Despertou-me a atenção uma cena do cotidiano numa rua do Bairro da Paróquia onde exerço o meu ministério. Era cedo, de manhã. Dois amigos caminhavam com uma garrafa, cada um em sua mão. Cheguei perto e percebi que um tinha a garrafa vazia e o outro cheia. Não imaginava qual seria o seu conteúdo. Ouvindo a conversa fiquei curioso e me aproximei ainda mais. Um lamentava que não tinha mais cachaça para passar o dia. O outro, manifestando-se solidário, logo se prontificou em partilhar a metade da que tinha em sua garrafa.
Na medida em que andavam, iam tomando seus goles que os alegrava. Por coincidir o caminho deles com o meu, ouvi que um comentava com o outro: “Eu preciso tomar! Já estou acostumado! Afinal, é minha única diversão. E ainda mais, eu não tenho carro, não dirijo e o bafômetro não me atinge, posso beber”. O amigo e companheiro também confirmou a mesma sorte.

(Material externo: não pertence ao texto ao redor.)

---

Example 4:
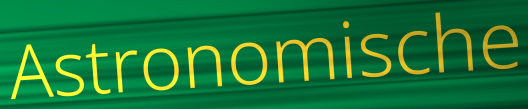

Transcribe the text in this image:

Astronomische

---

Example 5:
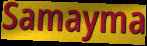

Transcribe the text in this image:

Samayma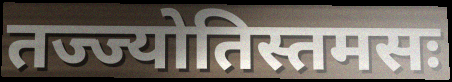
तज्ज्योतिस्तमसः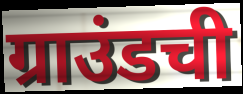
ग्राउंडची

“Não dirijo! Posso beber!” Seguindo o caminho ia pensando na cena, nas palavras e nas duas criaturas que andavam sem rumo. Não dirigir carro não é problema algum. Tanta gente bem-sucedida na vida não dirige. Tantas pessoas responsáveis e realizadas não têm carro e não dirigem. Até há gente que tem carros de última geração e não dirige.

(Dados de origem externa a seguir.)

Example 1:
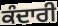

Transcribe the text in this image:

ਕੰਦਾਰੀ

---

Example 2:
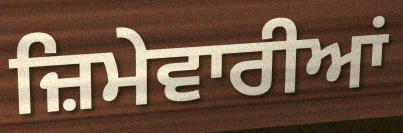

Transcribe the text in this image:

ਜ਼ਿਮੇਵਾਰੀਆਂ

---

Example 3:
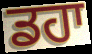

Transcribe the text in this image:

ਡਹਾ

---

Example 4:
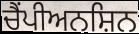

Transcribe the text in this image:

ਚੈਂਪੀਅਨਸ਼ਿਨ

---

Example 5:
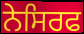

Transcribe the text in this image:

ਨੇਸਿਰਫ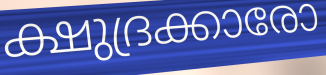
ക്ഷുദ്രക്കാരോ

O pior que possa acontecer para uma pessoa é deixar o volante da vida nas mãos de qualquer um, ou da cachaça, da droga ou da alienação. Deus nos concedeu o dom da liberdade para que aprendamos a dirigir a vida com sujeitos responsáveis e não como objetos à deriva, desprovidos de rumos e ideais.

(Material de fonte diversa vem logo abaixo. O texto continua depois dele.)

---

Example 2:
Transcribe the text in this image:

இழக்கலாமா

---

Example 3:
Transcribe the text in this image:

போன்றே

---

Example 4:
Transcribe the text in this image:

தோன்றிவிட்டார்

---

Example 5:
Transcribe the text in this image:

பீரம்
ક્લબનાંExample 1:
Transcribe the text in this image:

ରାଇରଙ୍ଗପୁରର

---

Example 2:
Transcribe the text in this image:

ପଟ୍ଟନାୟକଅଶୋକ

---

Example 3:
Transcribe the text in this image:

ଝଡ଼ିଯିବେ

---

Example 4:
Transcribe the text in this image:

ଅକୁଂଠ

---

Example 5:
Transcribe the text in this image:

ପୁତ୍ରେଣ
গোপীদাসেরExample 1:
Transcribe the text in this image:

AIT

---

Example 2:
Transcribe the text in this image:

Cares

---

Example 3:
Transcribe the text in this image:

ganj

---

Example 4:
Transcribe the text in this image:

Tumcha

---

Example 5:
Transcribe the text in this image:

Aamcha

Ao pensar nos dois amigos que encontrei no caminho, um deles de uns trinta anos e outro de uns quarenta, imaginei o potencial de dons que estaria dentro deles. O que estavam fazendo de suas vidas e o que poderiam fazer. É verdadeira aquela história dos jovens que foram consultar um sábio para apanhá-lo em contradição. Cada um levava um pássaro na mão. Combinaram em perguntar ao sábio como estaria o pássaro. Caso dissesse que estaria vivo, apertariam as mãos e o matariam. Caso dissesse que estaria morto, abririam a mão e o soltariam com vida.
Com a armadilha pronta, chegaram ao velho sábio e o encontraram sorridente e aberto para o diálogo. Logo perguntaram: “Como está o pássaro em nossa mão?” O velho olhou com carinho para os jovens e logo lhes disse: “O pássaro está como vós quereis que esteja!”
Encantados com a sabedoria o abraçaram, mas o sábio logo fez a aplicação da cena simbólica dizendo: “Meus jovens, a nossa vida está em nossas mãos. Deus no-la deu e dela nos fez responsáveis. A cada dia a vida está como nós queremos”.
É claro que tantas vezes somos atingidos por situações e condicionamentos que nos prejudicam e até nos imobilizam por um tempo. Porém é sempre necessário resgatar a capacidade de dirigir a vida, assumindo o volante, sem nos deixar levar de carona, ou então movidos a álcool sem futuro, atrofiando um potencial de vida que Deus colocou em nós para sermos construtores de um mundo melhor.